W ręce wołowskich kryminalnych wpadło dwóch mężczyzn podejrzanych o włamanie do jednej z posesji na terenie tego powiatu wołowskiego oraz kradzieży ciągnika. U jednego z zatrzymanych funkcjonariusze znaleźli skradzione audi oraz przyczepkę samochodową wraz z zagęszczarką należącą do jednej z firm z powiatu lubińskiego. W sprawę zamieszany jest również 43-letni mieszkaniec naszego powiatu, który po okazyjnej cenie nabył jeden z łupów.
Do komendy policji w Wołowie wpłynęło zgłoszenie o włamaniu na teren jednej z posesji. Na jaw przy okazji wyszło, że sprawcy ukradli również ciągnik rolniczy marki Ursus z 1972 roku.
– Funkcjonariusze zatrzymali 36-letniego oraz 27-letniego mieszkańca powiatu wołowskiego. Policjanci ustalili, że Ursus znajduje się na terenie powiatu lubińskiego, gdzie go odzyskali – informuje młodszy aspirant Janusz Rosa, oficer prasowy Komendy Powiatowej Policji w Wołowie.
Jak się okazało złodzieje pokonali kilkadziesiąt kilometrów rolniczym klasykiem na teren powiatu lubińskiego. By podkreślić dobry stan ciągnika dodatkowo umyli go na myjni, a następnie w bardzo okazjonalnej cenie sprzedali skradziony oraz wysprzątany pojazd.
– Nowy nabywca, a tym samym właściciel posesji, na której znajdował się Ursus, został zatrzymany. Za czyn paserstwa 43-letniemu mieszkańcowi powiatu lubińskiego przedstawiono zarzut, grozi mu do 5 lat pozbawienia wolności – dodaje rzecznik.
Ponadto u jednego z ze sprawców stróże prawa znaleźli oraz zabezpieczyli skradziony z powiatu oleśnickiego samochód marki Audi. Właściciel nawet nie wiedział o tym, że należące do niego auto padło łupem złodziei, a dzięki pracy wołowskich policjantów zostało błyskawicznie odnalezione.

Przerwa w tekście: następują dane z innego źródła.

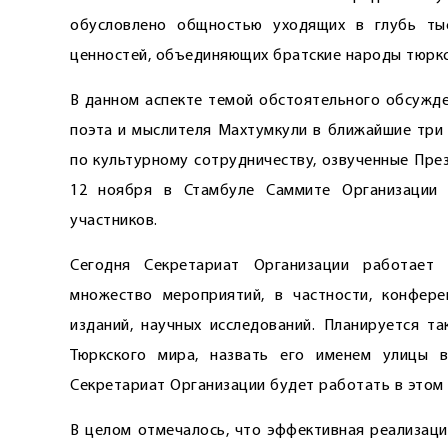
обусловлено общностью уходящих в глубь тыс
ценностей, объединяющих братские народы тюркс
В данном аспекте темой обстоятельного обсужде
поэта и мыслителя Махтумкули в ближайшие три 
по культурному сотрудничеству, озвученные Пр
12 ноября в Стамбуле Саммите Организации 
участников.
Сегодня Секретариат Организации работает
множество мероприятий, в частности, конфере
изданий, научных исследований. Планируется т
Тюркского мира, назвать его именем улицы в
Секретариат Организации будет работать в этом
В целом отмечалось, что эффективная реализац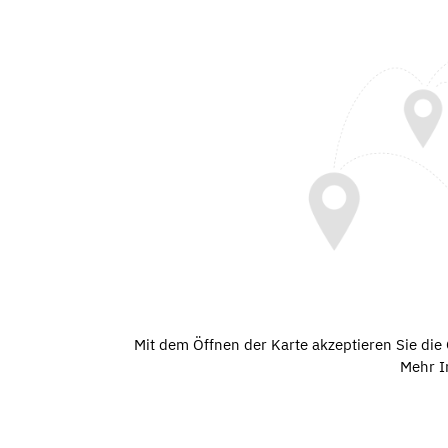
Mit dem Öffnen der Karte akzeptieren Sie di
Mehr I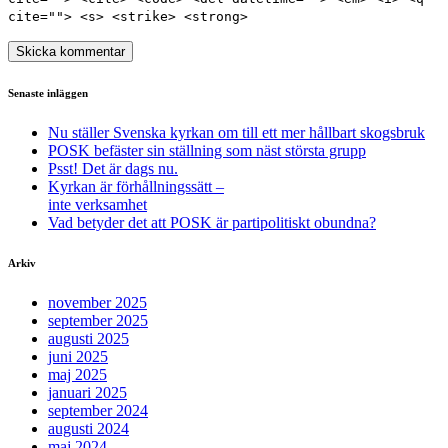
cite=""> <s> <strike> <strong>
Senaste inläggen
Nu ställer Svenska kyrkan om till ett mer hållbart skogsbruk
POSK befäster sin ställning som näst största grupp
Psst! Det är dags nu.
Kyrkan är förhållningssätt –
inte verksamhet
Vad betyder det att POSK är partipolitiskt obundna?
Arkiv
november 2025
september 2025
augusti 2025
juni 2025
maj 2025
januari 2025
september 2024
augusti 2024
maj 2024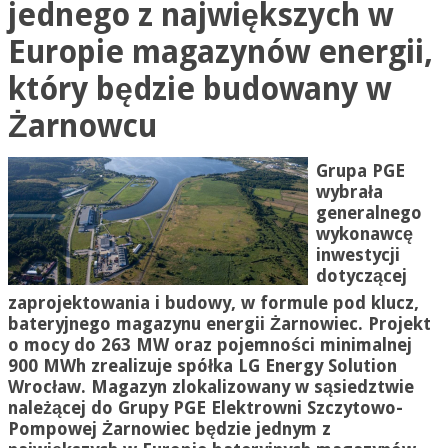
jednego z największych w
Europie magazynów energii,
który będzie budowany w
Żarnowcu
Grupa PGE
wybrała
generalnego
wykonawcę
inwestycji
dotyczącej
zaprojektowania i budowy, w formule pod klucz,
bateryjnego magazynu energii Żarnowiec. Projekt
o mocy do 263 MW oraz pojemności minimalnej
900 MWh zrealizuje spółka LG Energy Solution
Wrocław. Magazyn zlokalizowany w sąsiedztwie
należącej do Grupy PGE Elektrowni Szczytowo-
Pompowej Żarnowiec będzie jednym z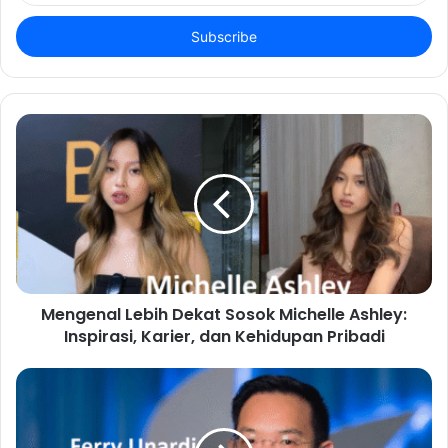
Email
address
Mengenal Lebih Dekat Sosok Michelle Ashley:
Inspirasi, Karier, dan Kehidupan Pribadi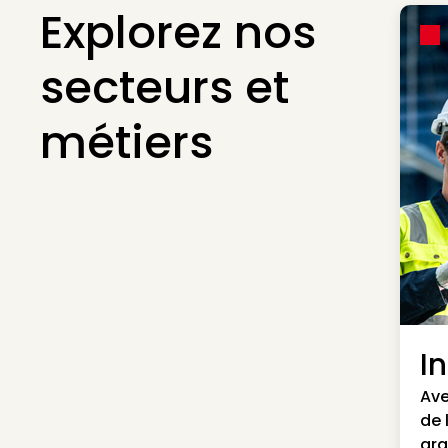
Explorez nos
secteurs et
métiers
I
Ave
de 
gra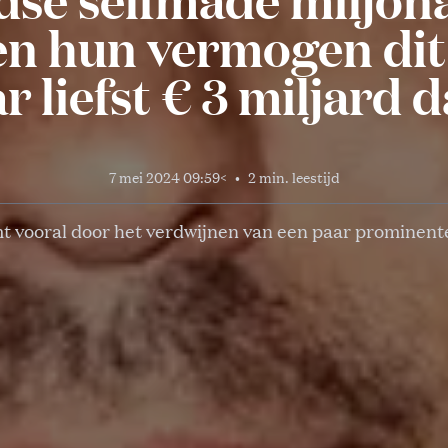
en hun vermogen dit
 liefst € 3 miljard 
7 mei 2024 09:59
<
•
2 min. leestijd
t vooral door het verdwijnen van een paar prominen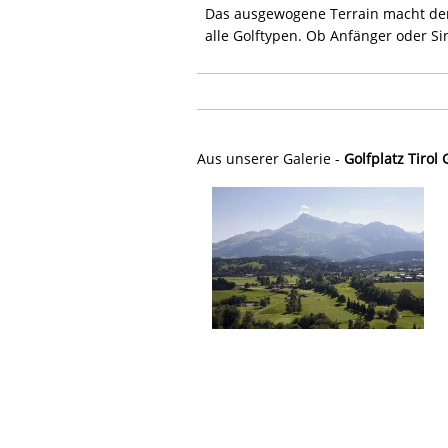
Das ausgewogene Terrain macht den 
alle Golftypen. Ob Anfänger oder Si
Aus unserer Galerie -
Golfplatz Tirol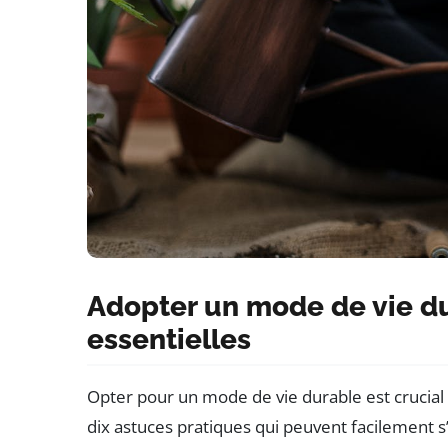
Adopter un mode de vie du
essentielles
Opter pour un mode de vie durable est crucial
dix astuces pratiques qui peuvent facilement s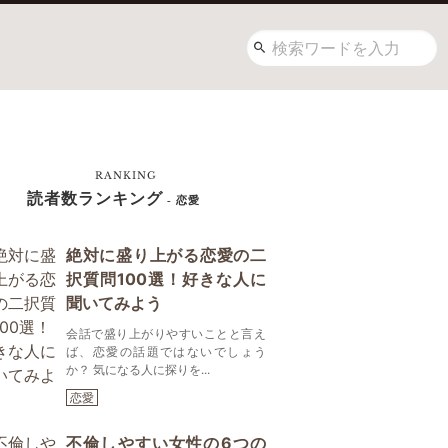
RANKING
読者数ランキング
- 恋愛
絶対に盛り上がる恋愛の二
択質問100選！好きな人に
聞いてみよう
会話で盛り上がりやすいことと言え
ば、恋愛の話題ではないでしょう
か？ 気になる人に探りを...
恋愛
不倫しやすい女性の6つの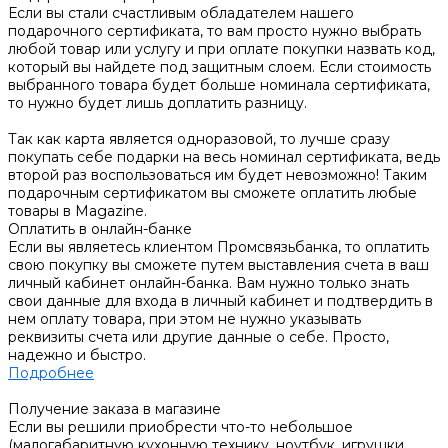
Если вы стали счастливым обладателем нашего
подарочного сертификата, то вам просто нужно выбрать
любой товар или услугу и при оплате покупки назвать код,
который вы найдете под защитным слоем. Если стоимость
выбранного товара будет больше номинала сертификата,
то нужно будет лишь доплатить разницу.
Так как карта является одноразовой, то лучше сразу
покупать себе подарки на весь номинал сертификата, ведь
второй раз воспользоваться им будет невозможно! Таким
подарочным сертификатом вы сможете оплатить любые
товары в Magazine.
Оплатить в онлайн-банке
Если вы являетесь клиентом Промсвязьбанка, то оплатить
свою покупку вы сможете путем выставления счета в ваш
личный кабинет онлайн-банка. Вам нужно только знать
свои данные для входа в личный кабинет и подтвердить в
нем оплату товара, при этом не нужно указывать
реквизиты счета или другие данные о себе. Просто,
надежно и быстро.
Подробнее
Получение заказа в магазине
Если вы решили приобрести что-то небольшое
(малогабаритную кухонную технику, ноутбук, игрушки,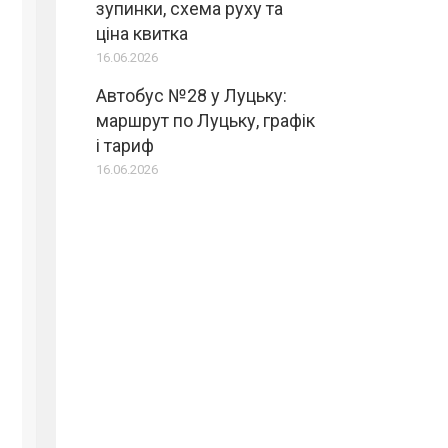
зупинки, схема руху та
ціна квитка
16.06.2026
Автобус №28 у Луцьку:
маршрут по Луцьку, графік
і тариф
16.06.2026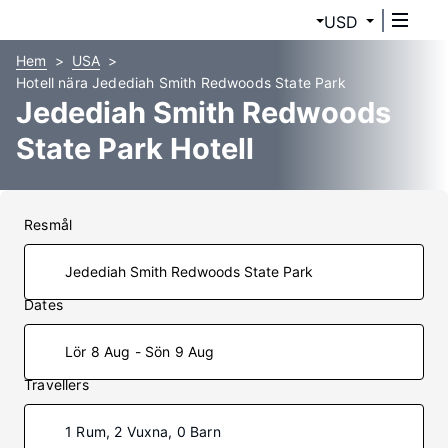
USD
Hem
USA
Hotell nära Jedediah Smith Redwoods State Park
Jedediah Smith Redwoods
State Park Hotell
Resmål
Dates
Lör 8 Aug - Sön 9 Aug
Travellers
1 Rum, 2 Vuxna, 0 Barn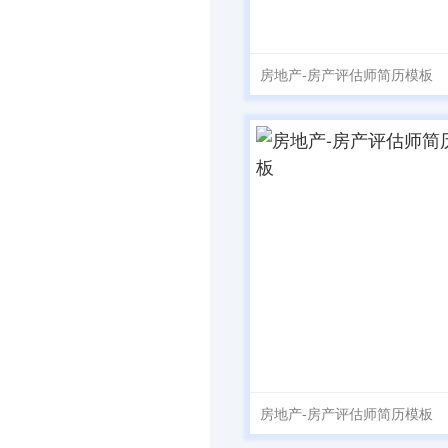
房地产-房产评估师简历模板
房地产-房产评估师简历模板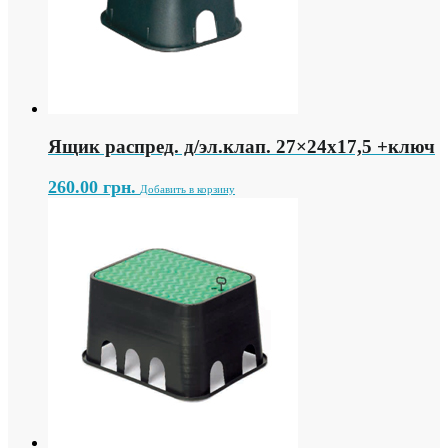
Ящик распред. д/эл.клап. 27×24х17,5 +ключ
260.00
грн.
Добавить в корзину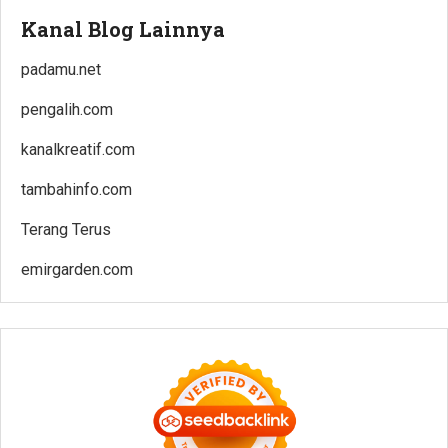
Kanal Blog Lainnya
padamu.net
pengalih.com
kanalkreatif.com
tambahinfo.com
Terang Terus
emirgarden.com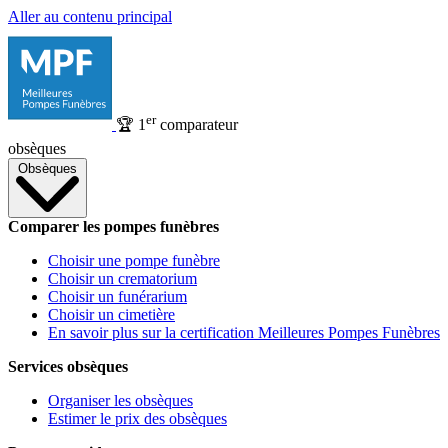
Aller au contenu principal
er
🏆
1
comparateur
obsèques
Obsèques
Comparer les pompes funèbres
Choisir une pompe funèbre
Choisir un crematorium
Choisir un funérarium
Choisir un cimetière
En savoir plus sur la certification Meilleures Pompes Funèbres
Services obsèques
Organiser les obsèques
Estimer le prix des obsèques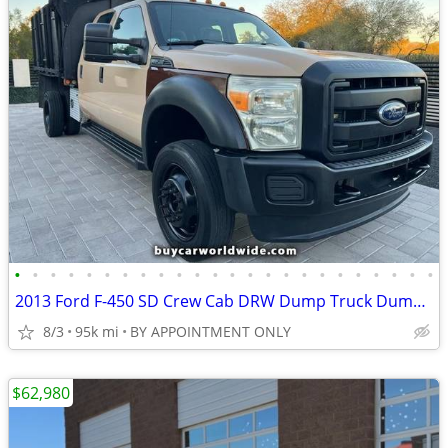
•
•
•
•
•
•
•
•
•
•
•
•
•
•
•
•
•
•
•
•
•
•
•
•
2013 Ford F-450 SD Crew Cab DRW Dump Truck Dump Truck
8/3
95k mi
BY APPOINTMENT ONLY
$62,980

Dodatkowo u 36-letniego mieszkańca powiatu wołowskiego znaleziono przyczepkę samochodową wraz z zagęszczarką, która została skradziona z terenu jednej z firm w powiecie lubińskim.
– Mężczyźni usłyszeli zarzuty, za swoje czyny odpowiedzą teraz przed sądem. Grozi im do 10 lat pozbawienia wolności – mówi mł. asp. Janusz Rosa.